Problem »
Note how many lines of the material that follows include the string "Trailer", and state only that number.

Extracted material »
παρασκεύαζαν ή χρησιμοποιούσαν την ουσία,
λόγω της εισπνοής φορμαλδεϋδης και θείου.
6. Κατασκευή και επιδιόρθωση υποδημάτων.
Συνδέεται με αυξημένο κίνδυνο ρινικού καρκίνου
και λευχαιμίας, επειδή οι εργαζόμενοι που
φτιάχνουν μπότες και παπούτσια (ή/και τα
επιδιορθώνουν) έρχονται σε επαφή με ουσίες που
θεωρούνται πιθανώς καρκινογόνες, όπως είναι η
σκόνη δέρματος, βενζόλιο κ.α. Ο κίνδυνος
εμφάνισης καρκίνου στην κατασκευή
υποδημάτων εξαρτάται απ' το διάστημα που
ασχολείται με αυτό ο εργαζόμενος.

--

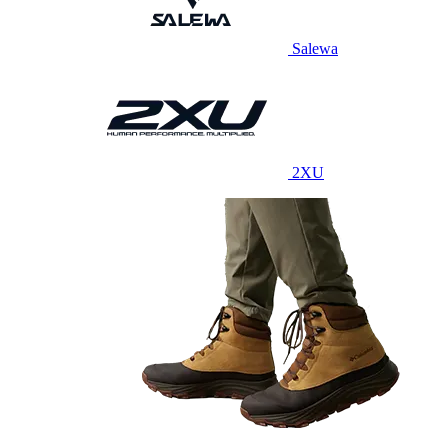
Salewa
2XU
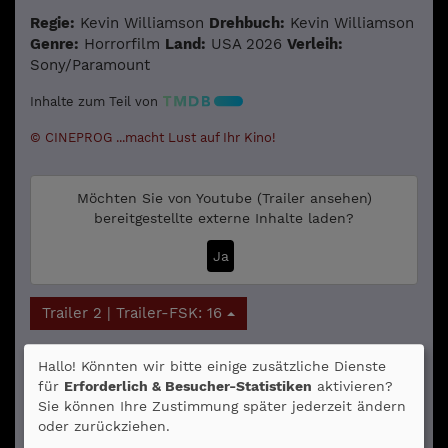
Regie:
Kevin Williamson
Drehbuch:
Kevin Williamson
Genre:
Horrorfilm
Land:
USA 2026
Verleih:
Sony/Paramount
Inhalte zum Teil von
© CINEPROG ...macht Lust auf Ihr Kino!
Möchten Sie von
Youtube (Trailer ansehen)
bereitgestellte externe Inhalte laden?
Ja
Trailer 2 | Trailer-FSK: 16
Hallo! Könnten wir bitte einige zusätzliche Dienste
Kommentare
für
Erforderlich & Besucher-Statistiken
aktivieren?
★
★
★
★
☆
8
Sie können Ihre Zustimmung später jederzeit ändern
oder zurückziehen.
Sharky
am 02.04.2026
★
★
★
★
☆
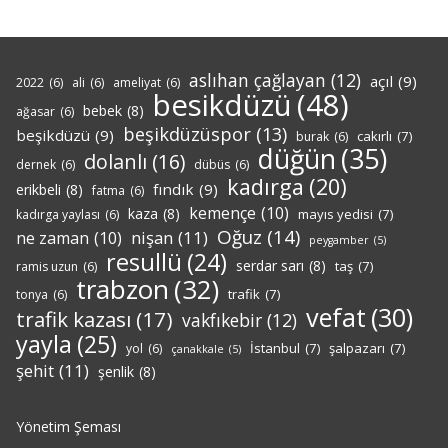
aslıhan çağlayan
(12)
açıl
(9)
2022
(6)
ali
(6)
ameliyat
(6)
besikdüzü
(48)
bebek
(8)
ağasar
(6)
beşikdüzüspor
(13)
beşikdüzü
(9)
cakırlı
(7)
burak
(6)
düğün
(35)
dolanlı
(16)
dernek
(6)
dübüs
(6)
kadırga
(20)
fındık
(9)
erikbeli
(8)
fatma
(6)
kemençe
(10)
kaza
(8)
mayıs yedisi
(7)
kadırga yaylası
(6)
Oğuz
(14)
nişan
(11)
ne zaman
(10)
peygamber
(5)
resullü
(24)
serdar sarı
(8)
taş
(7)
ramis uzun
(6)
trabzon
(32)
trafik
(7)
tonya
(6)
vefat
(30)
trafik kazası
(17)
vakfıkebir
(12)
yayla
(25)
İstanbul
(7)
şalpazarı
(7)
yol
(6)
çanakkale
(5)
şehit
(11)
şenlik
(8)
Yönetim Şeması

Answer to this problem »
2